Day Zero, You don’t really want to know this

February 01, 2018 by Denis Pombriant

Simply put, Day Zero is the day when the water runs out, the taps are dry, and city officials have to recon with how much violence zero water will inspire. Day Zero has already happened in places like Syria and Iran but at a city level, not for a whole country.

The latest city to flirt with this calamity is Cape Town, South Africa, where officials expect day zero to happen in April absent a sudden miracle. A story in the New York Times by Norimitsu Onishi and Somni Sengupta provides the chilling details. The report includes this:

“When Day Zero comes, they’ll have to call in the army,” said Phaldie Ranqueste, who was filling his white S.U.V. with big containers of water at a natural spring where people waited in a long, anxious line.

But in many ways that’s beside the point. Cape Town is a much-awarded city by conservation groups for instance,

Just a couple of years ago, the situation could not have looked more different here. In 2014, the dams stood full after years of good rain. The following year, C40, a collection of cities focused on climate change worldwide, awarded Cape Town its “adaptation implementation” prize for its management of water.

The big takeaway is that conditions changed much faster than humans could adapt through constructing new reservoirs and desalination plants or finding new sources of ground water. Climate change is like that and it is only beginning as one city manager put it,

Climate models show that Cape Town is destined to face a drier future, with rains becoming more unpredictable in the coming decades. “The drier years are expected to be drier than they were, and the wetter years will not be as wet,” Mr.
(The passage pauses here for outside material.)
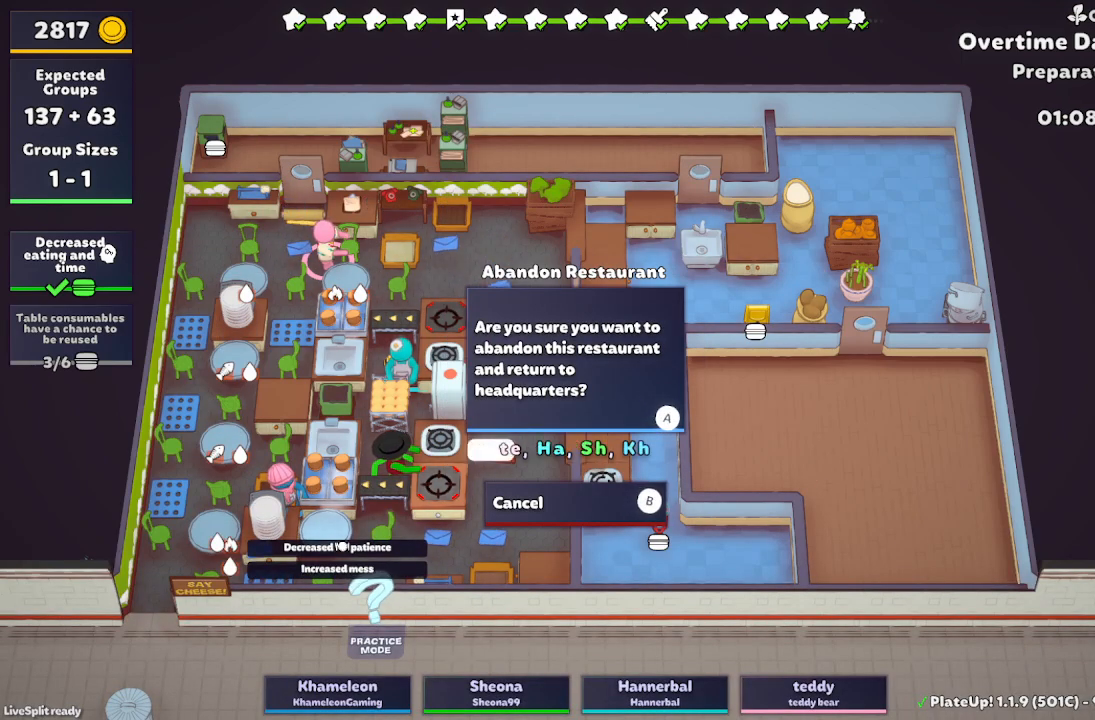
{"buttons": [], "left_stick": "center", "events": []}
Piotr Wolski said.

Wolski is a hydrologist at the University of Cape Town and he studies Cape Town’s precarious water situation.

It’s the same story in other countries. I recently posted that as many as 33 countries could face sever water restrictions by mid-century. Southern California came close to day zero two years ago and when the rains came there wasn’t adequate storage for all of it. Will California be as fortunate next time?
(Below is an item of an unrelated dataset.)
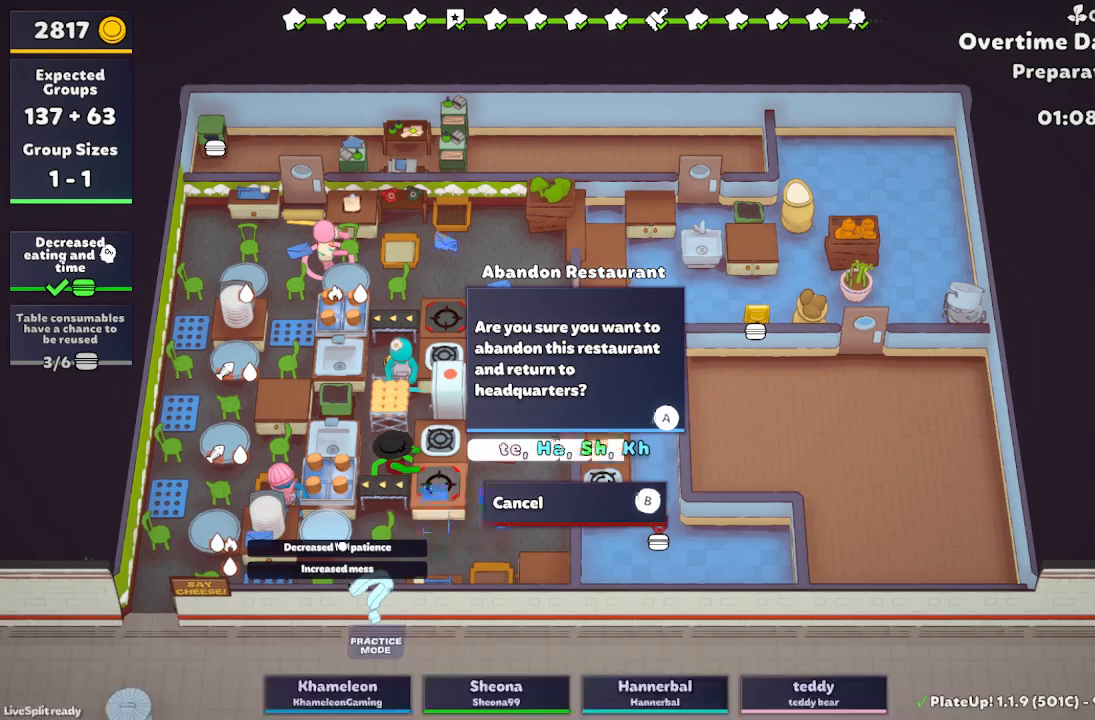
{"buttons": [], "left_stick": "center", "events": []}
Cities elsewhere have faced serious water shortages. Millions of Brazilians have endured rationing because of prolonged droughts. Brasília, the capital, declared a state of emergency a year ago. Experts say the water shortages in Brazil, which have affected more than 800 municipalities across the country, stem from climate change, the rapid expansion of agriculture, bad infrastructure and poor planning.

My take

The hardest part of a situation like climate change is the feeling of helplessness you get from inaction. Coming up with solutions to water shortage is not hard but we’ve spent too much time and effort in denial about the global situation than in applying solutions that already exist. Cape Town shows that frittering away the time can be deadly.

In the short run fixing the water problems like those cropping up around the world involves creating new sources of fresh water including creating more dams and reservoirs to store water when the rains come and building desalination plants that run on renewable electricity. But none of these solutions is quick or cheap though they are certainly better than the alternative of day zero.

The long-term solution requires some planning and engagement of even those who dismiss climate change as a hoax. Long term we need to reduce the amount of carbon already in the atmosphere because there’s already too much there. Simply reducing emissions won’t do the trick.

There are solutions for water problems as well as carbon and they are laid out in “The Age of Sustainability” but to implement them we first have to admit the problem.